[Data items]
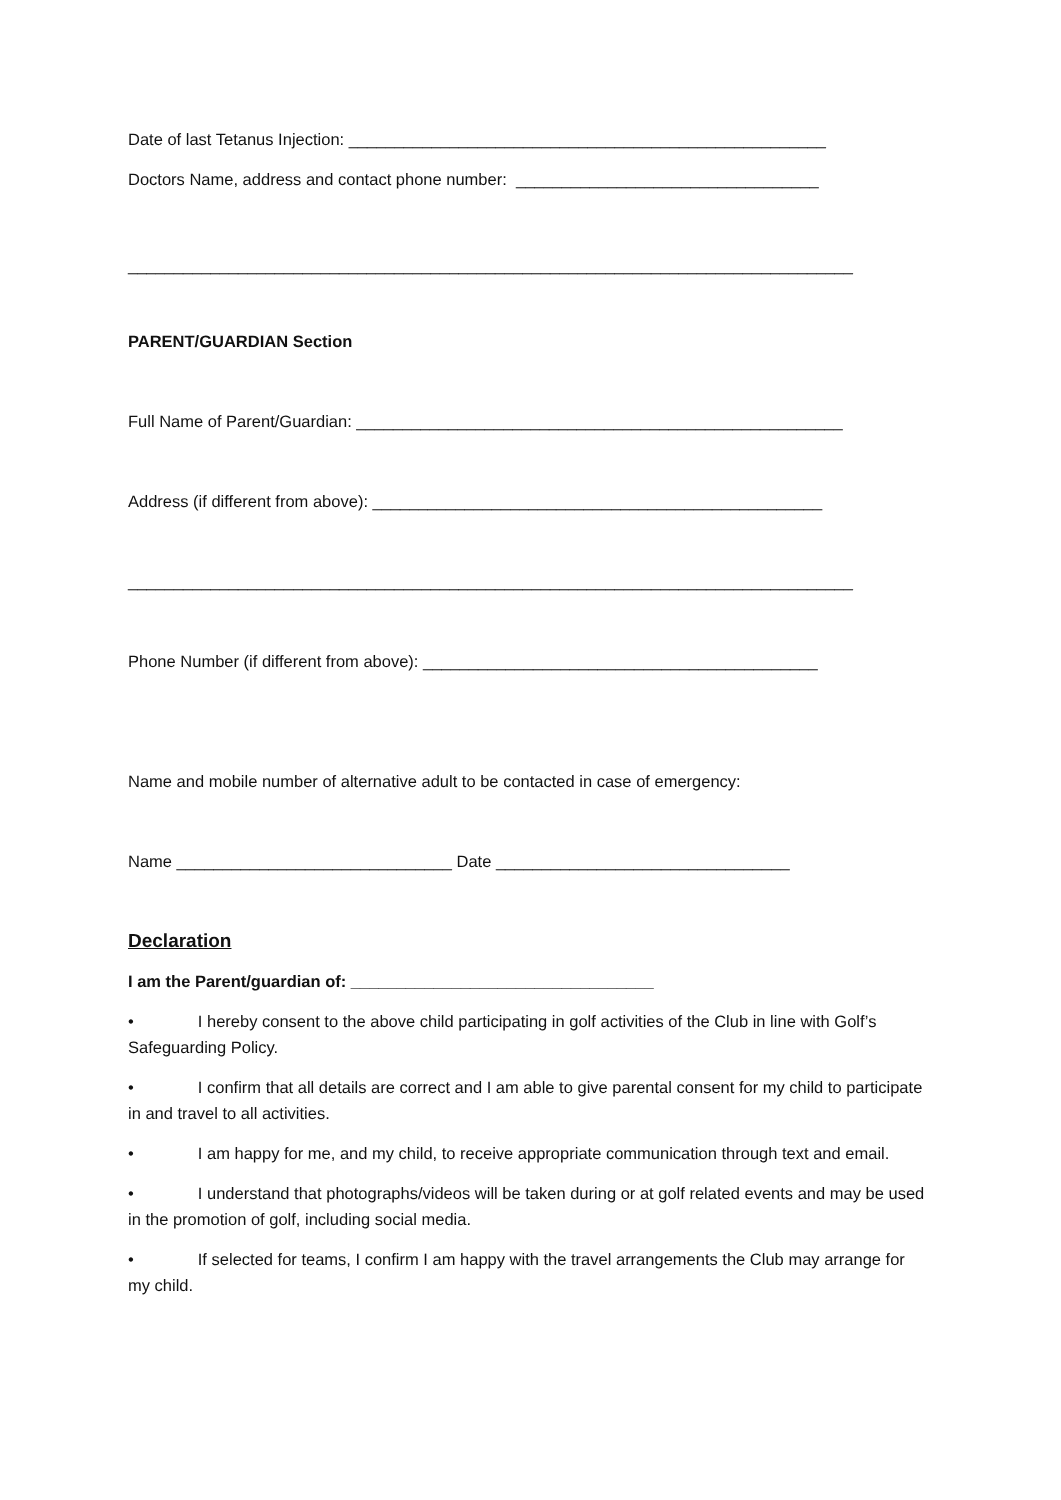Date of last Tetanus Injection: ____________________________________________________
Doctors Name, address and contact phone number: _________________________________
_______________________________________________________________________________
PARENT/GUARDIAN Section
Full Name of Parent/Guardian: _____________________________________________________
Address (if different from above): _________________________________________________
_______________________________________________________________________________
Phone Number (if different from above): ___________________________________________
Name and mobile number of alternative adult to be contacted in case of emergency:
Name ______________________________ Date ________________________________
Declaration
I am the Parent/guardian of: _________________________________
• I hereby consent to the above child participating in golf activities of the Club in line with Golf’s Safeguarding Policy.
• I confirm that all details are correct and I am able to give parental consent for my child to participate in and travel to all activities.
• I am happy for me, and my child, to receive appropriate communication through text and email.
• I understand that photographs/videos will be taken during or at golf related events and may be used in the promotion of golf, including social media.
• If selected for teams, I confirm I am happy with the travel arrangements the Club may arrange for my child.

PROMPT: What lines in the records above include the string "child"? Copy each one.

EXERCISE RESPONSE:
• I hereby consent to the above child participating in golf activities of the Club in line with Golf’s Safeguarding Policy.
• I confirm that all details are correct and I am able to give parental consent for my child to participate in and travel to all activities.
• I am happy for me, and my child, to receive appropriate communication through text and email.
• If selected for teams, I confirm I am happy with the travel arrangements the Club may arrange for my child.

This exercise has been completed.